Dus tóen al gingen de verhalen over Israël in heel Kanaän rond! Dat is een gegeven dat we ons veel te weinig realiseren. Bij Rachab zien we een belijdenis die in overgave eindigt. Maar bij de Gibeonieten zien we een list, die hoogstaander is dan de list die Jacob (en Rebekka) bedachten om Ezau de eerstgeboortezegen te ontfutselen!
Want… wat deden de Gibeonieten? Ze speelden toneel: ze deden alsof ze reizigers uit een heel ver land waren. En dat toneelstuk voerden ze op in het hol van de leeuw: voor Jozua’s tent! In de eerste twee verzen van Jozua 9 kun je lezen dat de volken in Kanaän een verbond sloten en eendrachtig tegen Israël wilden strijden. Maar de Gibeonieten hadden na Jerico en Ai wel door dat dat op een grote mislukking moest uitlopen. Daarom gingen ze over tot die list.

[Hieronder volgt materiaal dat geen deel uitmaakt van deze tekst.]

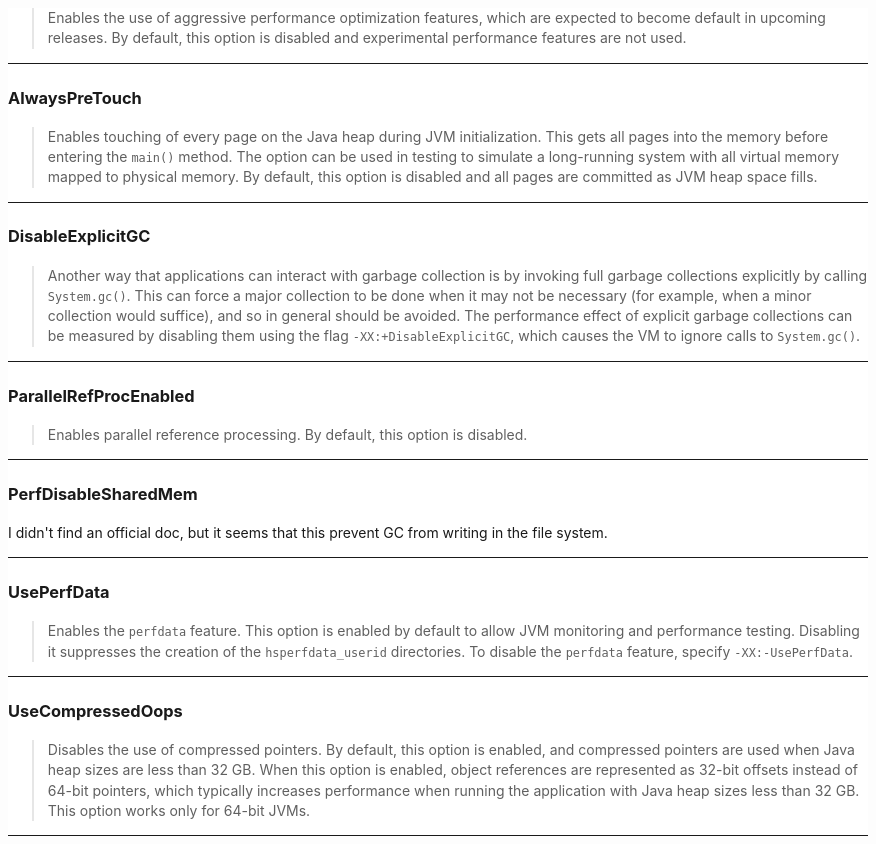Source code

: > Enables the use of aggressive performance optimization features, which are expected to become default in upcoming releases. By default, this option is disabled and experimental performance features are not used.

---

### AlwaysPreTouch

> Enables touching of every page on the Java heap during JVM initialization. This gets all pages into the memory before entering the  `main()`  method. The option can be used in testing to simulate a long-running system with all virtual memory mapped to physical memory. By default, this option is disabled and all pages are committed as JVM heap space fills.

---

### DisableExplicitGC

> Another way that applications can interact with garbage collection is by invoking full garbage collections explicitly by calling  `System.gc()`. This can force a major collection to be done when it may not be necessary (for example, when a minor collection would suffice), and so in general should be avoided. The performance effect of explicit garbage collections can be measured by disabling them using the flag  `-XX:+DisableExplicitGC`, which causes the VM to ignore calls to  `System.gc()`.

---

### ParallelRefProcEnabled

> Enables parallel reference processing. By default, this option is disabled.

---

### PerfDisableSharedMem 

I didn't find an official doc, but it seems that this prevent GC from writing in the file system.

---

### UsePerfData

> Enables the `perfdata` feature. This option is enabled by default to allow JVM monitoring and performance testing. Disabling it suppresses the creation of the `hsperfdata_userid` directories. To disable the `perfdata` feature, specify `-XX:-UsePerfData`.

---

### UseCompressedOops

> Disables the use of compressed pointers. By default, this option is enabled, and compressed pointers are used when Java heap sizes are less than 32 GB. When this option is enabled, object references are represented as 32-bit offsets instead of 64-bit pointers, which typically increases performance when running the application with Java heap sizes less than 32 GB. This option works only for 64-bit JVMs.

---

Het toneelstuk en het plot

Wat speelden deze mensen dan voor spel? Zij ­“veinsden gezanten te zijn, en zij namen oude zakken op hun ezels, en oude en gescheurde, en samengebonden lederen wijnzakken; ook oude en bevlekte schoenen aan hun voeten, en zij hadden oude klederen aan, en al het brood, dat zij op hun reize hadden, was droog en beschimmeld.” Toen ze bij Jozua in Gilgal kwamen gaven ze tekst en uitleg: “Wij zijn gekomen uit een ver land, zo maakt nu een verbond met ons.”
Je snapt niet dat Jozua en de Israëlieten zo dom waren om niet verder door te vragen. "We komen uit een ver land…" Ja ja, maar welk land dan? Nou, enige achterdocht kregen ze wel: “Misschien woont gijlieden in het midden van ons, hoe zullen wij dan een verbond met u maken?” Ze waren zich op dat moment nog wel bewust van de afspraak die God met hen had gemaakt!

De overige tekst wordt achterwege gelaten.